Beim ersten Vollmond nach Nordsonn würden Tahn und Sutter ihren Einstand begehen – eine Art Übergangsritus, der im Helligtal für gewöhnlich in der Ratskammer der Feldstein-Taverne stattfand. Danach würde man ihre Handlungsweise schärfer beurteilen. Sie würden für die Konsequenzen ihres Tuns einstehen müssen, im Unterschied zu Grünschnäbeln, die meistens ungestraft davonkamen. Tahn wünschte, sein Vater könnte als Beisteher dabei sein, doch Balatin war vor drei Wintern verstorben. Hambley würde diese Ehrenpflicht an seiner Stelle versehen. Tahn freute sich auf seinen Einstand, doch Sutter konnte den Wandel kaum erwarten, und sei es nur deshalb, weil man mehr auf das Wort eines Mannes gab, der die Schwelle des achtzehnten Lebensjahres überschritten hatte.
»Kommt Ogea eigentlich über die Südstraße?«, brach Tahn das Schweigen und brachte die Unterhaltung auf das eigentliche Thema zurück.
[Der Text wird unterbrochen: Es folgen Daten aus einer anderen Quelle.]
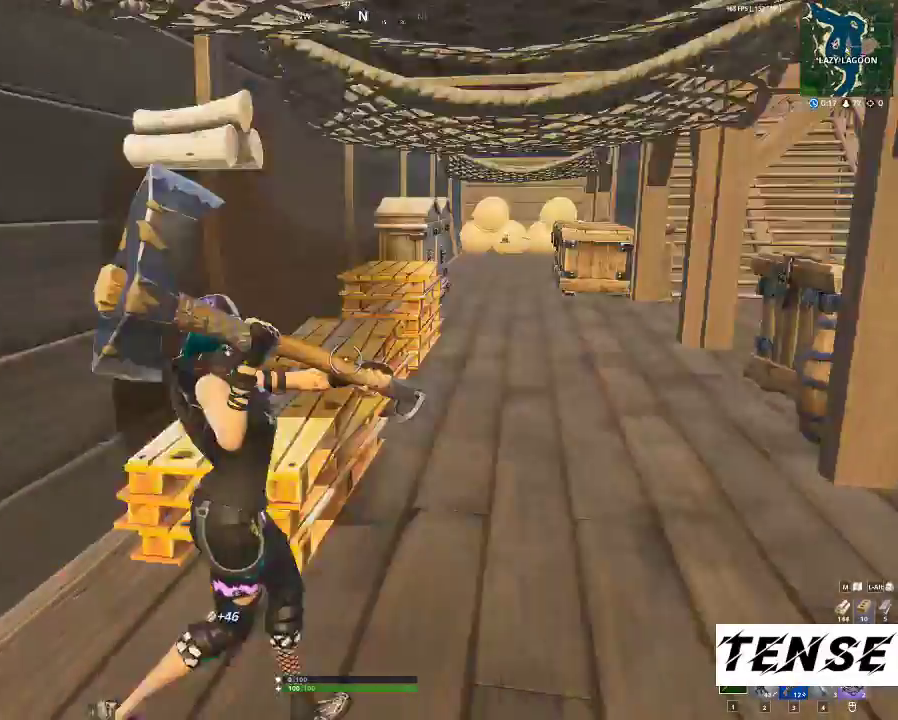
{"keys": ["d"], "mouse": ["left"], "events": [[100, "a", "down"], [167, "w", "up"], [300, "a", "up"], [300, "s", "down"], [433, "d", "down"], [433, "s", "up"]]}
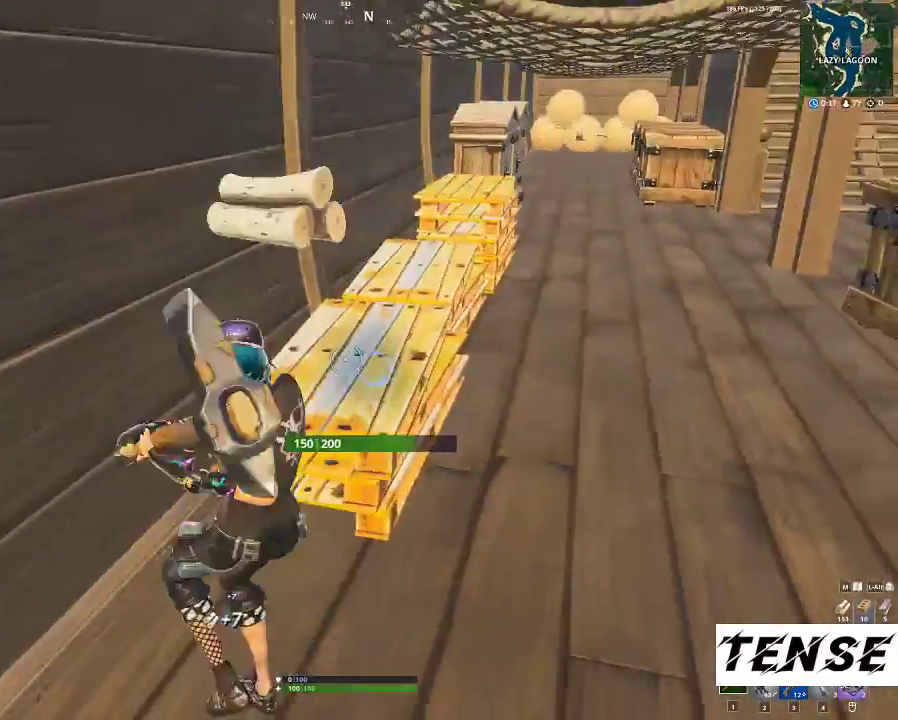
{"keys": ["d"], "mouse": ["left"], "events": [[67, "w", "down"], [100, "d", "up"], [200, "a", "down"], [200, "w", "up"], [367, "s", "down"], [433, "a", "up"], [433, "d", "down"], [433, "s", "up"]]}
»Manchmal. Ich glaube nicht, dass er irgendwo zu Hause ist. Immer unterwegs, von einem Dorf zum anderen.« Hambley überlegte kurz. »Tahn, hat dein Vater je von … so etwas im Helligtal gesprochen?«
»Balatin?«
Tahn hatte den Namen seines Vaters lange nicht mehr ausgesprochen. Er schmeckte auf seiner Zunge wie Mahonienwurzel – süß, aber erdig. Männer von weit außerhalb des Helligtals waren zur Beisetzung seines Vaters gekommen. Manche trugen Umhänge in leuchtenden Farben mit Insignien darauf, die Tahn noch nie gesehen hatte. Andere waren still und unauffällig erschienen, hatten kein Wort gesagt und heimlichtuerische Blicke gewechselt. Doch schon vor Balatins Beerdigung hatte Tahn gespürt, dass sein Vater mehr war, als er seinen Kindern zeigte. Aber was das auch gewesen sein mochte, niemand in Helligtal war bereit, darüber zu sprechen – sofern es überhaupt jemand wusste.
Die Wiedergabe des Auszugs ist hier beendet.